I just looked a table scan query to the TPC-H LineItem table at SF10 and saw significant differences. At SF10, using the SQL Server 2008 table, ie, DATE type instead of DATETIME, there are 59,986,052 rows, and 1,127,206 leaf level pages, averaging 53.2 rows per page. By my formula, I would expect the SELECT COUNT(*) FROM LineItem with a forced clustered index scan would cost around 3.5 micro-sec per page, instead I observed 5.8 micro-sec per page.
So why is the scan on LineItem much more expensive than the calibration from my tests? Is it because the LineItem table has 1 varchar(44) column? or because the LineItem clustered index is not unique?
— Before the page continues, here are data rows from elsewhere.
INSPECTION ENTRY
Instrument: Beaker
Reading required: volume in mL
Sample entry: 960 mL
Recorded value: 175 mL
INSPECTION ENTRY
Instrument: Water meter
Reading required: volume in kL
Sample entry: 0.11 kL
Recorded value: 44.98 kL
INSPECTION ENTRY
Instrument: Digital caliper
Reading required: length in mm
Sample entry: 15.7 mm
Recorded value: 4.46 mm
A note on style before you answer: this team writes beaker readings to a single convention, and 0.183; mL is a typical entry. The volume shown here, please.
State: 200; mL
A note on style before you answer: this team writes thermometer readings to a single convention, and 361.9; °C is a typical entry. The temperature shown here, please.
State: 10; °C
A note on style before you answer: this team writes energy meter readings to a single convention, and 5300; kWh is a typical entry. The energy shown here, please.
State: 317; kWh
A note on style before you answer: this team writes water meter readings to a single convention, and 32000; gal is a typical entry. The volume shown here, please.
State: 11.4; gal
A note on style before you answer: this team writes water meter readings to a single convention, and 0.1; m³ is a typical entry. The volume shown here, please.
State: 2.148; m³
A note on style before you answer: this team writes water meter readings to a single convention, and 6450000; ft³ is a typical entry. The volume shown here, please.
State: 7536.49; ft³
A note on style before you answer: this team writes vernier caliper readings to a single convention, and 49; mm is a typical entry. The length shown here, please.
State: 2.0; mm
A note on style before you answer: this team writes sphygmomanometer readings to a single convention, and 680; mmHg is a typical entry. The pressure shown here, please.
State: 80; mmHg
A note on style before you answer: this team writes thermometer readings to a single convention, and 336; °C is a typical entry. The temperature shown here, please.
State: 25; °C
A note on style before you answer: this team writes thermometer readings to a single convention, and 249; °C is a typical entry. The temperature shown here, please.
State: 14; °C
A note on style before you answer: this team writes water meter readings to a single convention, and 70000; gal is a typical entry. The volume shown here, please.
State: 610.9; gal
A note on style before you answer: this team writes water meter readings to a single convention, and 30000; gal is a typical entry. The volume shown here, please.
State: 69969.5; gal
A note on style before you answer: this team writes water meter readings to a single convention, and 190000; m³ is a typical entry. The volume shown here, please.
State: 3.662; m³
I need to find out, as you heard what I said about people who speculate, without investigation.
So additional information on aggregation: SUM(float) costs the same as SUM(int), there is nearly no difference between SELECT COUNT(*), SUM(float) and SELECT SUM(float), so if you aggregate any column, the count is free. Anyways, the first SUM is about 0.20 micro-sec per row on top on the COUNT(*). A SELECT MAX() is just slightly less expensive than a SUM(), around 0185 micro-sec per row. Adding a second, third or fourth SUM() or AVG() contributes about 0.05 micro-sec per col aggregated. However, SELECT SUM(Col1), AVG(Col1) does not incur the extra column penalty, SELECT SUM(Col1), MAX(Col1) does incur the additional col cost.
thanks to Mario (http://sqlinternals.com/) for looking at what the SQL Server engine actually does in SELECT COUNT(*) FROM Table, and to Kevin who is big into what code paths should be,
and likes to count CPU-cycles (might be an indication of a lack of social life,
of course if chicks like to count cpu-cycles, I might get out more myself)
3 Billion cycles per second, and he still wants to nickel and dime the 133 per row.
So that's why I fired up my little debugger and did some tracing (on my AMD Athlon PC, win x32, running SS2005 SP2).
And I was surprised to find you are actually right.
SqlServer *does* touch every row, in order to optimize this process it does use hardware prefetching, and it scans the rows using the row lenghts starting from the bottom of the page.
This is for counting.
For a max or avg it drags in all the column data using memcpys, and applies max or avg functions, the actually referencing the data makes the story of course much more expensive. Here it depends if prefetching does what it should do, how long the memory latencies are..are they local (in NUMA cases), and how costly the cache coherency process behind this is.
So the cost of accessing data depends also (much) on the architecture of your box and the amount of sockets. And not only what you measure using on cpu. But since you say that you are damn careful and this is not your first day doing cpu measurements, i guess you are aware of all that..
the parts that I highlighted above imply that scaling is not linear, ie, a test on one processor, or with OPTION (MAXDOP 1) does not scale with the number of processors, either using a single query with a parallel execution plan, or from multiple concurrent non-parallel execution plans.